[[ The records open ]]
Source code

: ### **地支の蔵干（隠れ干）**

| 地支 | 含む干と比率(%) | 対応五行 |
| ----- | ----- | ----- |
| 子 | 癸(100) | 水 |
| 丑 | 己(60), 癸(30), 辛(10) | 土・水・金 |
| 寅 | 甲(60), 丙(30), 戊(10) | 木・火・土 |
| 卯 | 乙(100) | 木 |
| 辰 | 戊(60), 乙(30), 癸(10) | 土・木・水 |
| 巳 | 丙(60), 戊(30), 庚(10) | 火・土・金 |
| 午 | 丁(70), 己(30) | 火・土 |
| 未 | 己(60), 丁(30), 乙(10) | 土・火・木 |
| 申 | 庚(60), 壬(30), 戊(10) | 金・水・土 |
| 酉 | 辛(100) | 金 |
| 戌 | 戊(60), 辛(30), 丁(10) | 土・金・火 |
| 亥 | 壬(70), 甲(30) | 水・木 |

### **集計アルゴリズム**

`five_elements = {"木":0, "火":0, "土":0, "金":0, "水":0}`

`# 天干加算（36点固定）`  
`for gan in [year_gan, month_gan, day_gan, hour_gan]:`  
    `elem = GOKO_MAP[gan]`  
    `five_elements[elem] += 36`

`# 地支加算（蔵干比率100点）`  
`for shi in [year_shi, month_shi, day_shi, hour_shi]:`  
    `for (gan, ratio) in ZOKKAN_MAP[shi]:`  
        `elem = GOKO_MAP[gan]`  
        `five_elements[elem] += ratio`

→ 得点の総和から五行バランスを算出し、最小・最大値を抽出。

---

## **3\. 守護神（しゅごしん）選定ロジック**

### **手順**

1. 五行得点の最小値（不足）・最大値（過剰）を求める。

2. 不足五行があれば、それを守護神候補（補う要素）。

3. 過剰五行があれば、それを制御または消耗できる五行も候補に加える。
[[ The records closed ]]
What the exercise asks:
Present the entries as a Markdown table with the columns "No." and "Text". Start at the line that contains "## **3\. 守護神（しゅごしん）選定ロジック**" and continue through the end of the entries, leaving out blank lines.

Answer for the task:
| No. | Text |
|---|---|
| 1 | ## **3\. 守護神（しゅごしん）選定ロジック** |
| 2 | ### **手順** |
| 3 | 1. 五行得点の最小値（不足）・最大値（過剰）を求める。 |
| 4 | 2. 不足五行があれば、それを守護神候補（補う要素）。 |
| 5 | 3. 過剰五行があれば、それを制御または消耗できる五行も候補に加える。 |